There are other places to celebrate in 2017 as it relates to our outreach into our community. I am thankful for ministries like Marketplace, Build-a-Basket, and others that help share the love of Christ with our community. We interacted with approximately 445 people in 2017 through community outreach events. That number includes Marketplace, Build-a-Basket, Service of Hope, and our Fall Festival.

These ministries help us share the love of Christ in meaningful ways. Our goal is to increase our outreach efforts in 2018 to reach people where they are in our community. One such way will be our Day of Caring on Saturday, April 28, when we will go out into our community to perform community service projects. You will hear more about this great event in the coming weeks.

Finally, I want to celebrate with you how you partner with ministries across Kentucky and around the world to share the love of Christ. As a congregation, we gave more than $26,000 to United Methodist ministries. This includes the Kentucky United Methodist Children’s Home, Camp Loucon, the Western Kentucky Wesley Foundation, Red Bird Mission, and the Thailand Methodist Mission. We also donated approximately $7,000 to help support local ministries, such as at Brightlife Farms and the Hope and Cope Center.

Each of these places is worthy of celebration. I’m looking forward to where God will lead us as a congregation in 2018. I believe Ogden Memorial is ready for a mighty and impactful year in our work of making disciples. It will happen as we build upon the foundation that is here and seek to continue to make disciples and share the love of God together.

Experiencing God’s Love Beyond the Masks

I love the hit television show “This is Us.” Have you watched it?

The show tells the story of the Pearson family – siblings Kevin, Kate, and Randall primarily. It interweaves stories from their childhood, parents, and adult lives to describe who they are and how the different moments from their lives inform who they are today.

What I particularly love about the show, besides that it is one of the best-written shows on network television, is that it is willing to be open about the fact that our lives are more complex than what we like to portray. It doesn’t hide the how Kevin is his father’s son, or how Kate struggles with self-worth, or even how Randall, as the adopted member of the family, wonders about his place in the family. This all while they seek to be an actor, an aspiring singer, or an executive turned stay-at-home dad. The Pearson family is complex and we love them for it.

We love them because we are complex people, yet I wonder if we are open about the complexities of our own life.

Sometimes, if I am being honest with myself, I think we like wearing masks to hide who we are or even our struggles from one another. We like to pretend that we have it all together or that difficult moments do not affect us. We hide our pain and struggles. We hide it from ourselves, our families, and even, yes, God.

In my own life, I know there are things I have hid from God or not completely shared with the Lord out of fear that God would no longer want me. That if I shared with God my struggles or pain that, perhaps, God would see me as a failure and give up on me. I think we all fear that in some way. Would God stop loving me if I was honest about this struggle or pain?

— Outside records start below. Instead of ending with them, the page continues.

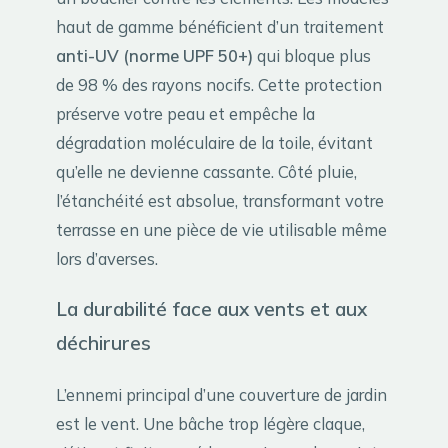
haut de gamme bénéficient d’un traitement
anti-UV (norme UPF 50+)
qui bloque plus
de 98 % des rayons nocifs. Cette protection
préserve votre peau et empêche la
dégradation moléculaire de la toile, évitant
qu’elle ne devienne cassante. Côté pluie,
l’étanchéité est absolue, transformant votre
terrasse en une pièce de vie utilisable même
lors d’averses.
La durabilité face aux vents et aux
déchirures
L’ennemi principal d’une couverture de jardin
est le vent. Une bâche trop légère claque,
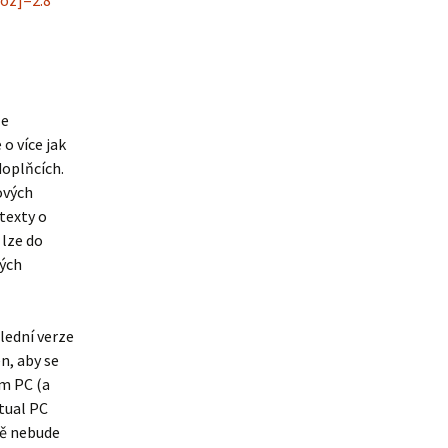
oz]=2.8
ze
o více jak
doplňcích.
ových
texty o
 lze do
ných
lední verze
n, aby se
ím PC (a
tual PC
tě nebude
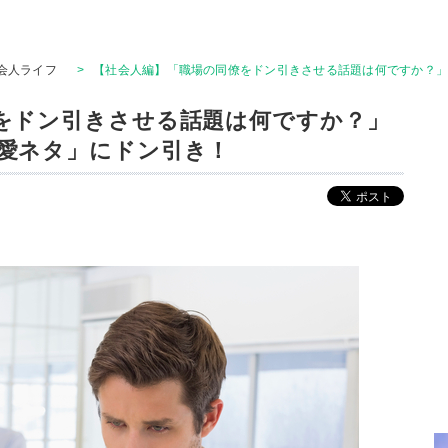
会人ライフ
>
【社会人編】「職場の同僚をドン引きさせる話題は何ですか？
をドン引きさせる話題は何ですか？」
愛ネタ」にドン引き！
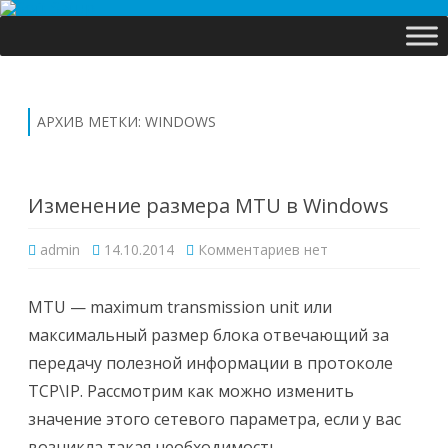
Перейти
к
содержимому
АРХИВ МЕТКИ:
WINDOWS
Изменение размера MTU в Windows
к
admin
14.10.2014
Комментариев
нет
записи
Изменение
размера
MTU
MTU — maximum transmission unit или
в
Windows
максимальный размер блока отвечающий за
передачу полезной информации в протоколе
TCP\IP. Рассмотрим как можно изменить
значение этого сетевого параметра, если у вас
возникла такая необходимость.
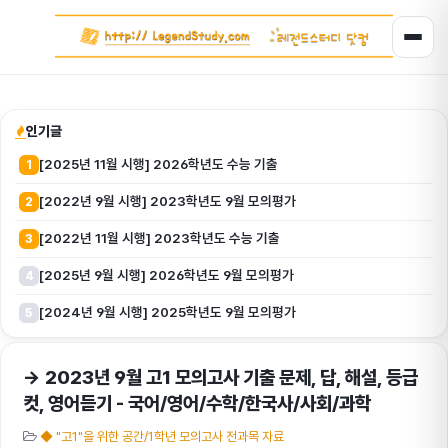
인기글
[2025년 11월 시행] 2026학년도 수능 기출
1
[2022년 9월 시행] 2023학년도 9월 모의평가
2
[2022년 11월 시행] 2023학년도 수능 기출
3
[2025년 9월 시행] 2026학년도 9월 모의평가
4
[2024년 9월 시행] 2025학년도 9월 모의평가
5
→ 2023년 9월 고1 모의고사 기출 문제, 답, 해설, 등급
컷, 영어듣기 - 국어/영어/수학/한국사/사회/과학
◆ "고1"을 위한 공간/1학년 모의고사 전과목 자료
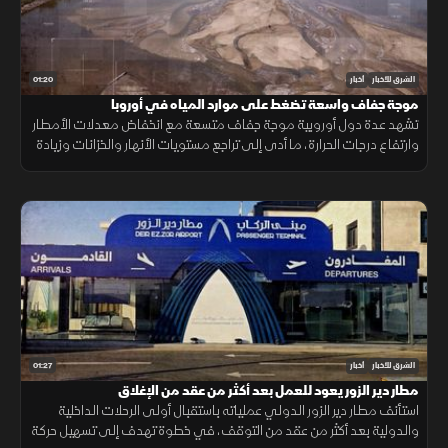
01:20
الشرق للأخبار
أخبار
موجة جفاف واسعة تضغط على موارد المياه في أوروبا
تشهد عدة دول أوروبية موجة جفاف متسعة مع انخفاض معدلات الأمطار
وارتفاع درجات الحرارة، ما أدى إلى تراجع مستويات الأنهار والخزانات وزيادة
الضغوط على الموارد المائية.
01:27
الشرق للأخبار
أخبار
مطار دير الزور يعود للعمل بعد أكثر من عقد من الإغلاق
استأنف مطار دير الزور الدولي عملياته باستقبال أولى الرحلات الداخلية
والدولية بعد أكثر من عقد من التوقف، في خطوة تهدف إلى تسهيل حركة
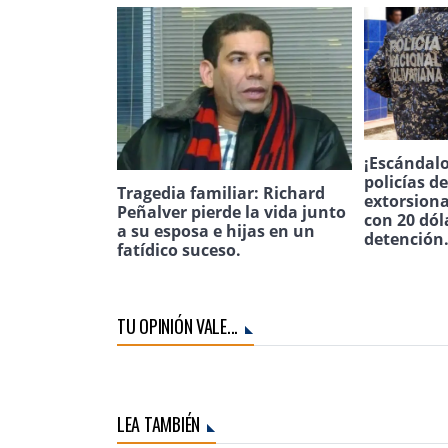
¡Escándalo
policías d
Tragedia familiar: Richard
extorsion
Peñalver pierde la vida junto
con 20 dól
a su esposa e hijas en un
detención
fatídico suceso.
TU OPINIÓN VALE...
LEA TAMBIÉN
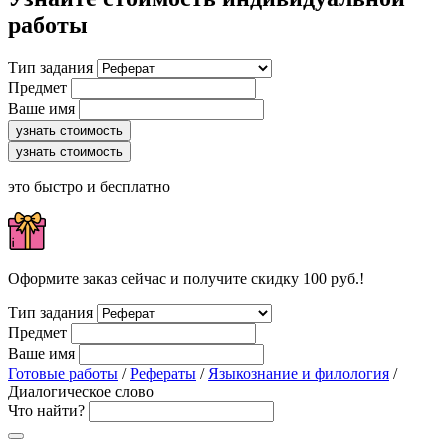
работы
Тип задания
Предмет
Ваше имя
узнать стоимость
узнать стоимость
это быстро и бесплатно
Оформите заказ сейчас и получите скидку 100 руб.!
Тип задания
Предмет
Ваше имя
Готовые работы
/
Рефераты
/
Языкознание и филология
/
Диалогическое слово
Что найти?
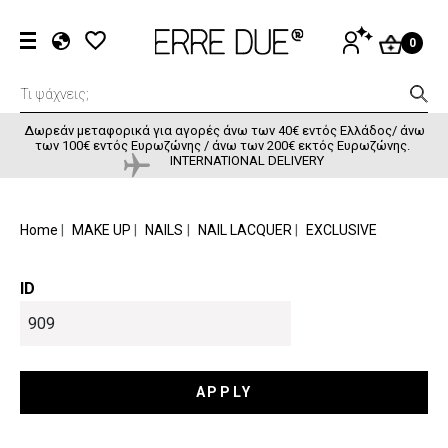
Παράκαμψη προς το κυρίως περιεχόμενο
User accou
ΕΊΣΟΔΟΣ
0
EL
EN
FR
Δωρεάν μεταφορικά για αγορές άνω των 40€ εντός Ελλάδος/ άνω
των 100€ εντός Ευρωζώνης / άνω των 200€ εκτός Ευρωζώνης.
INTERNATIONAL DELIVERY
BREADCRUMB
Home
MAKE UP
NAILS
NAIL LACQUER
EXCLUSIVE
ID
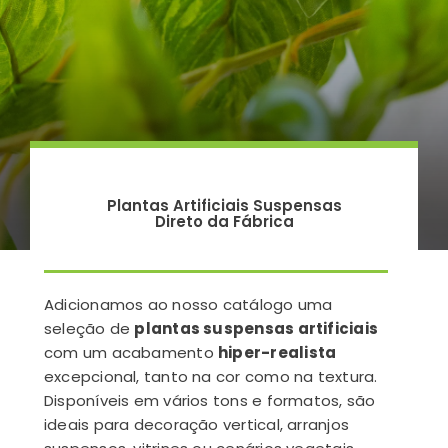
Plantas Artificiais Suspensas
Direto da Fábrica
Adicionamos ao nosso catálogo uma
seleção de
plantas suspensas artificiais
com um acabamento
hiper-realista
excepcional, tanto na cor como na textura.
Disponíveis em vários tons e formatos, são
ideais para decoração vertical, arranjos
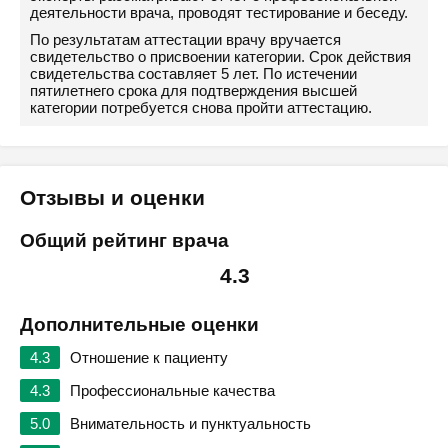
деятельности врача, проводят тестирование и беседу.
По результатам аттестации врачу вручается
свидетельство о присвоении категории. Срок действия
свидетельства составляет 5 лет. По истечении
пятилетнего срока для подтверждения высшей
категории потребуется снова пройти аттестацию.
Отзывы и оценки
Общий рейтинг врача
4.3
Дополнительные оценки
4.3
Отношение к пациенту
4.3
Профессиональные качества
5.0
Внимательность и пунктуальность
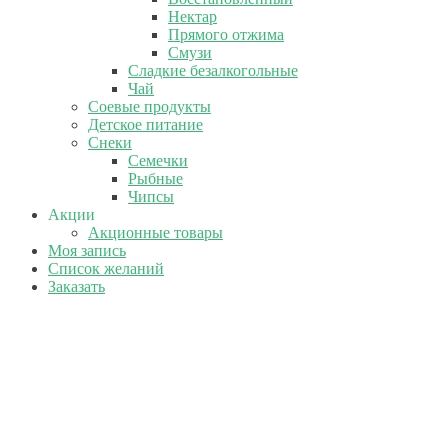
Нектар
Прямого отжима
Смузи
Сладкие безалкогольные
Чай
Соевые продукты
Детское питание
Снеки
Семечки
Рыбные
Чипсы
Акции
Акционные товары
Моя запись
Список желаний
Заказать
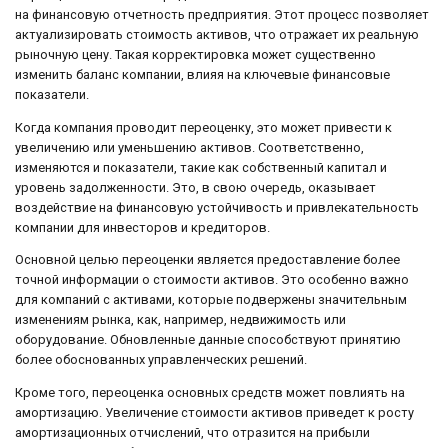
на финансовую отчетность предприятия. Этот процесс позволяет
актуализировать стоимость активов, что отражает их реальную
рыночную цену. Такая корректировка может существенно
изменить баланс компании, влияя на ключевые финансовые
показатели.
Когда компания проводит переоценку, это может привести к
увеличению или уменьшению активов. Соответственно,
изменяются и показатели, такие как собственный капитал и
уровень задолженности. Это, в свою очередь, оказывает
воздействие на финансовую устойчивость и привлекательность
компании для инвесторов и кредиторов.
Основной целью переоценки является предоставление более
точной информации о стоимости активов. Это особенно важно
для компаний с активами, которые подвержены значительным
изменениям рынка, как, например, недвижимость или
оборудование. Обновленные данные способствуют принятию
более обоснованных управленческих решений.
Кроме того, переоценка основных средств может повлиять на
амортизацию. Увеличение стоимости активов приведет к росту
амортизационных отчислений, что отразится на прибыли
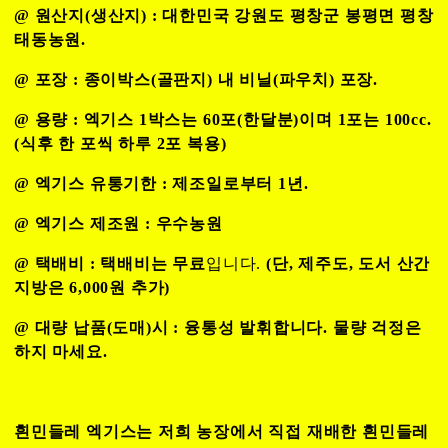
@ 원산지(생산지) : 대한민국 강원도 평창군 봉평면 평창
태동농원.
@ 포장 : 종이박스(골판지) 내 비닐(파우치) 포장.
@ 용량 : 엑기스 1박스는 60포(한달분)이며 1포는 100cc.
(식후 한 포씩 하루 2포 복용)
@ 엑기스 유통기한 : 제조일로부터 1년.
@ 엑기스 제조원 : 우수농원
@ 택배비 : 택배비는 무료
입니다.
(단, 제주도, 도서 산간
지방은 6,000원 추가)
@ 대량 납품(도매)시 : 융통성 발휘합니다. 물량 걱정은
하지 마세요.
흰민들레 엑기스는 저희 농장에서 직접 재배한 흰민들레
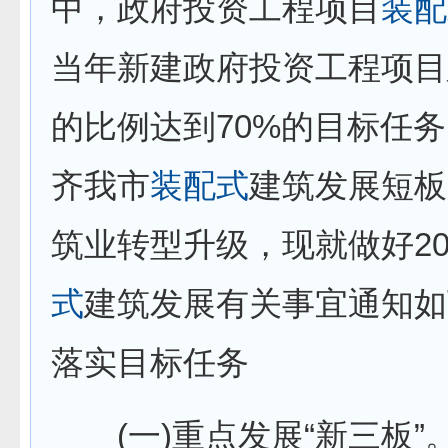
中，政府投资工程项目
装配
当年新建政府投资工程项目
的比例达到70%的目标任
齐我市
装配式
建筑发展短板
筑业转型升级，现就做好20
式
建筑发展有关事宜通知如
落实目标任务
(一)重点发展“新三板”。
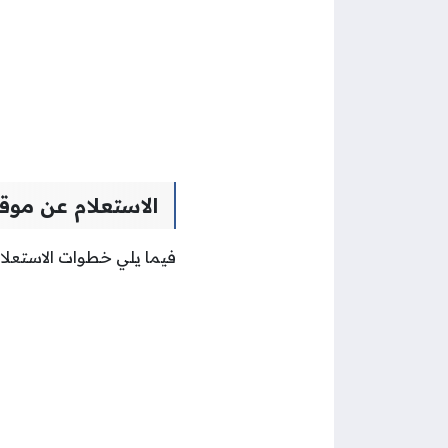
الاستعلام عن موق
فيما يلي خطوات الاستعلا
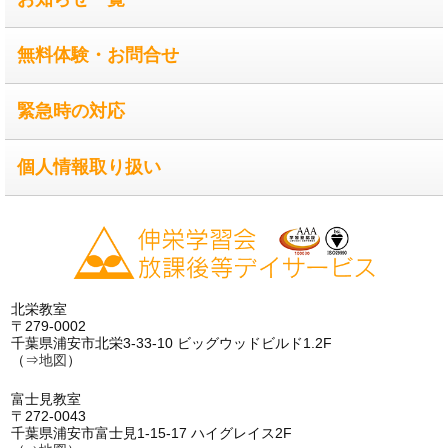
無料体験・お問合せ
緊急時の対応
個人情報取り扱い
北栄教室
〒279-0002
千葉県浦安市北栄3-33-10 ビッグウッドビルド1.2F
（⇒
地図
）
富士見教室
〒272-0043
千葉県浦安市富士見1-15-17 ハイグレイス2F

Truth is that is our own projection of God and not the God we see revealed in Scripture. We see in Scripture how God loves us unconditionally and even seeks to bring hope into the places of brokenness. I always love how we see, in story after story, Jesus seeing who people are behind their masks and loving them anyway.

You and I are at our best when we experience God’s love in the places that we often hide from ourselves. We experience growth as disciples when we know that there is a love that accepts us and doesn’t judge us for who we are. God never gives up on us.

I wonder … where do you need to experience that love in your life? Where do you need to know that God loves you no matter what?